_TAREFAS E EXERCÍCIOS_.
a. No texto sobre a indústria de celulose, qual é a capacidade anual de produção da fábrica da Suzano em Ribas do Rio Pardo (MS)?
b. Prossiga com o texto sobre a indústria de celulose a partir da última frase apresentada.

_TRECHO_.

Outro projeto que deve expandir ainda mais a capacidade produtiva de celulose no país é o da Bracell, que anunciou a construção de sua nova fábrica em Mato Grosso do Sul. O investimento, estimado entre R$ 20 e R$ 25 bilhões, será realizado no município de Água Clara (MS), que possui cerca de 16,7 mil habitantes.
A planta, com capacidade de produção de 2,8 milhões de toneladas de celulose por ano, deverá gerar 10 mil empregos na construção e 3 mil na operação, marcando o estado como um polo estratégico para a indústria de base florestal.
ANDAMENTO DE OUTROS PROJETOS
No segundo semestre, a Suzano iniciou as operações de sua nova fábrica em Ribas do Rio Pardo (MS), denominada Projeto Cerrado. O empreendimento representa um investimento de R$ 22,2 bilhões e é considerado a maior fábrica de celulose de linha única do mundo, com capacidade de 2,55 milhões de toneladas anuais.
Além disso, a chilena Arauco avançou no planejamento do Projeto Sucuriú, também em Mato Grosso do Sul, ao obter a Licença de Instalação. O investimento, de US$ 4,6 bilhões, é o maior já realizado pela empresa e elevará sua capacidade produtiva no Brasil para 3,5 milhões de toneladas de celulose branqueada por ano. Com previsão de início das operações em 2027, a nova unidade deverá gerar 14 mil empregos durante a construção e 6 mil postos de trabalho na operação, consolidando ainda mais a presença da empresa no país.
AMÉRICA LATINA NO CENTRO DA PRODUÇÃO GLOBAL
Em agosto, especialistas discutiram o crescimento da celulose de fibra curta no mercado global. Este avanço se deve, em grande parte, à competitividade da América Latina, impulsionada pelos baixos custos de produção na região, sobretudo no Brasil e no Chile.
Apesar de um aumento nos custos de madeira no Brasil, a desvalorização cambial garantiu preços competitivos frente aos mercados europeu e norte-americano, no primeiro semestre. A expansão da capacidade de produção em países da América do Sul foi apontada como um dos fatores determinantes para o fortalecimento do setor na região.
As exportações de celulose do Brasil cresceram 19% no primeiro semestre de 2024, alcançando US$ 4,95 bilhões. O país se consolidou como líder global, destacando-se pela produção e capacidade de atender à crescente demanda internacional, com novos projetos e aumento da produção.

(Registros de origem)
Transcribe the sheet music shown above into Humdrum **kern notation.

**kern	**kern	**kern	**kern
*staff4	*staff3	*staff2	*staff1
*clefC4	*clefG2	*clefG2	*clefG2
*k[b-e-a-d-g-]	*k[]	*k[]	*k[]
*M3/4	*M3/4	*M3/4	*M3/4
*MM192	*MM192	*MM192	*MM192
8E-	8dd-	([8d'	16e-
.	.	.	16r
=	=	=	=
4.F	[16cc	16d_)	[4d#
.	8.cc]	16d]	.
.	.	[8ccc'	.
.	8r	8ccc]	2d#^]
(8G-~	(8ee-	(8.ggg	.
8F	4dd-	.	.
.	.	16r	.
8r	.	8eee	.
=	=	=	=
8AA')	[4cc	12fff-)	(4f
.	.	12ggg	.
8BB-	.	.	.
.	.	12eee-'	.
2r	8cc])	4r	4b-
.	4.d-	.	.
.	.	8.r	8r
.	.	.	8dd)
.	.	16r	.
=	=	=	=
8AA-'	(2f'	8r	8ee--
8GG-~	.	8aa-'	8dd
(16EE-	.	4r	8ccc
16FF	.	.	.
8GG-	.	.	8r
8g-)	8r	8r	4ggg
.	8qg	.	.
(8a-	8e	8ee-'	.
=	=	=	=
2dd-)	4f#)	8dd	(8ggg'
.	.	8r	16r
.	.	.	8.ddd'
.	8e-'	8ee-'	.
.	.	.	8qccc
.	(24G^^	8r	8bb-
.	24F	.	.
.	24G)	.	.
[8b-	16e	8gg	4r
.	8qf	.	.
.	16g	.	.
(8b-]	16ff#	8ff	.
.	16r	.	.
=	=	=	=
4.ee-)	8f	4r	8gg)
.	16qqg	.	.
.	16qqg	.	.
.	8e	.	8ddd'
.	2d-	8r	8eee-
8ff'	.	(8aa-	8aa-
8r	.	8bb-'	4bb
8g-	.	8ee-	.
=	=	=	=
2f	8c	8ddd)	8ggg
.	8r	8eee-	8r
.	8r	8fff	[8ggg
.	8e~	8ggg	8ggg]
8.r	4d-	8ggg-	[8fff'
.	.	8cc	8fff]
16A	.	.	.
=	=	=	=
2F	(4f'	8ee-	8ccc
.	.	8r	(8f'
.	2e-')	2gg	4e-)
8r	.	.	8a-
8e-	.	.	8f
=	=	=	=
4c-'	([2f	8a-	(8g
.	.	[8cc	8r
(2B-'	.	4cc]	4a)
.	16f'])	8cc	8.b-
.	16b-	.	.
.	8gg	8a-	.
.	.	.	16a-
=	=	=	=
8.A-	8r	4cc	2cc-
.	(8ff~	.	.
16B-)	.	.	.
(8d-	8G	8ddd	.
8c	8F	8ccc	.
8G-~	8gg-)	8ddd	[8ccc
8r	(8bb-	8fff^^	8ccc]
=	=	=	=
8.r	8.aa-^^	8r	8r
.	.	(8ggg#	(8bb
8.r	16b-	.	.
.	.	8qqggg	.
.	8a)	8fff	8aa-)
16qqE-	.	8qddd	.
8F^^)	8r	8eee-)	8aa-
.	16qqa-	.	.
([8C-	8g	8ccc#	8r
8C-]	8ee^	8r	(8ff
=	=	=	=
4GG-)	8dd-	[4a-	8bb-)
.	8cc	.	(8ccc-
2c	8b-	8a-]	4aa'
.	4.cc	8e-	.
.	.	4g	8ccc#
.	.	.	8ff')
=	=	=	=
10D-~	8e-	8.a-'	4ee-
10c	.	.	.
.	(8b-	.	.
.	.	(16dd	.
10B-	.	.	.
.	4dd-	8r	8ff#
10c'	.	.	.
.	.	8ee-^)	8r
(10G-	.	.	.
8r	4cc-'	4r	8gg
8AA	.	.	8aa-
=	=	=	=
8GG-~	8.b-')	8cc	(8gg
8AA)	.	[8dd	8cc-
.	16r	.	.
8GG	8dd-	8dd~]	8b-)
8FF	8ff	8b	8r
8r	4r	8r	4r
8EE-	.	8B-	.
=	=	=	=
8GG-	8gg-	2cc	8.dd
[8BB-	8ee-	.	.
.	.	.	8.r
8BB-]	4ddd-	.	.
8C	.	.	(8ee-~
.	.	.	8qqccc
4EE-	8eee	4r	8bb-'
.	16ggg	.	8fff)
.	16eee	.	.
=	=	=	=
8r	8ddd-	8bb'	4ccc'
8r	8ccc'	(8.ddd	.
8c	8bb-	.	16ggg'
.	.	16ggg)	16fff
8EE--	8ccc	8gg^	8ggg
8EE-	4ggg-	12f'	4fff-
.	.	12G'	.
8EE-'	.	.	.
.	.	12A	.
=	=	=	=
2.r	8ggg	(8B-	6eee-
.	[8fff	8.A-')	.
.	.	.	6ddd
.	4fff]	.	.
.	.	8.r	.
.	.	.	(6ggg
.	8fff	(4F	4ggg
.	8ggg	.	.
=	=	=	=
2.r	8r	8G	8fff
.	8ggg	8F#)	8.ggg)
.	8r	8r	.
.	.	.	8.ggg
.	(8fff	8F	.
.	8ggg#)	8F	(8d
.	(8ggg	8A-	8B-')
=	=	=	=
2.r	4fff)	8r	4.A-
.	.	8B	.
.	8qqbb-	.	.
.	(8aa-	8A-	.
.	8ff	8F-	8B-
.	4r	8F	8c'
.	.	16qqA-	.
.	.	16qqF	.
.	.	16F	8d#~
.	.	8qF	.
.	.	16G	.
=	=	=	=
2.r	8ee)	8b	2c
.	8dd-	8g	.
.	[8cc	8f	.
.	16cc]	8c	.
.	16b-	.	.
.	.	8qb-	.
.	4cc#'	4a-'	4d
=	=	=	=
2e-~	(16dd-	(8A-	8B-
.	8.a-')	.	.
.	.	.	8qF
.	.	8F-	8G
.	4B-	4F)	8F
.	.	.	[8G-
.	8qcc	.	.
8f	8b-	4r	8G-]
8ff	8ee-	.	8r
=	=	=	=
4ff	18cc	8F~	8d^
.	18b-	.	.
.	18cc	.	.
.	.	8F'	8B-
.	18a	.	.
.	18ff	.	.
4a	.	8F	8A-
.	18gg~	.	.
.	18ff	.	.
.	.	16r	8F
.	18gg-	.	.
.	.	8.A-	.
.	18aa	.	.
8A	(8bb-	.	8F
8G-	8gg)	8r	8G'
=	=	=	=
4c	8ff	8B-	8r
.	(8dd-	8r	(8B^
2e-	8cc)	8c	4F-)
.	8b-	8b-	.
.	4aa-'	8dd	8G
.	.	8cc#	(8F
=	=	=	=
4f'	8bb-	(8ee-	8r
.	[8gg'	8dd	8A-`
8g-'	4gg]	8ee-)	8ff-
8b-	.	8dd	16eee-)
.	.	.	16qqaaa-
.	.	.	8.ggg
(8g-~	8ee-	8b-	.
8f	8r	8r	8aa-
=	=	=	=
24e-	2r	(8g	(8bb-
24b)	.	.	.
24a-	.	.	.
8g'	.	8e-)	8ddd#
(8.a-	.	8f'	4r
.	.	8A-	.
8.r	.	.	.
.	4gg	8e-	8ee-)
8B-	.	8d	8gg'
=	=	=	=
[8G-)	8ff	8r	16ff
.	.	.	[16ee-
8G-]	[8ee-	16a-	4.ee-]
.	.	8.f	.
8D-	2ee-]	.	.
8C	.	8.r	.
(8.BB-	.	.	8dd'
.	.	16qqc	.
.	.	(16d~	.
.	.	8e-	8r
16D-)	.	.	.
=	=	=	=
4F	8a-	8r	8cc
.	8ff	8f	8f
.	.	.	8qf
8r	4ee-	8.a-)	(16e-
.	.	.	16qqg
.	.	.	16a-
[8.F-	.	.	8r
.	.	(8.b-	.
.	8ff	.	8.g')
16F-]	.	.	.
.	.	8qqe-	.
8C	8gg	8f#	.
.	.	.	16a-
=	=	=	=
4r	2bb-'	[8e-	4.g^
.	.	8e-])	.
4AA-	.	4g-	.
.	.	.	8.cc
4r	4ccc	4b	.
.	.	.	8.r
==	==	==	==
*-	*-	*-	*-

_RESPOSTAS_.
a. 2,55 milhões de toneladas de celulose por ano.

b.
PREÇOS DA CELULOSE APRESENTAM RECUPERAÇÃO MODERADA
Após um período de instabilidade, os preços da celulose começaram a mostrar sinais de recuperação no segundo semestre de 2024. Apesar de quedas observadas em agosto, analistas indicaram que o mercado estava se estabilizando em um novo piso de preços.
De acordo com o Itaú BBA, três fatores sustentaram essa visão: a normalização dos níveis de estoque, a ampliação da diferença de preços entre fibra longa e fibra curta, que pode estimular a substituição de fibras, e os elevados custos de produção.
BRASIL COMO PROTAGONISTA GLOBAL
Para 2025, de acordo com um especialista do Portal Celulose, espera-se um cenário positivo, com foco no crescimento da produção de fibra curta. Este segmento deve registrar expansão, enquanto as fábricas de fibra longa podem enfrentar desafios.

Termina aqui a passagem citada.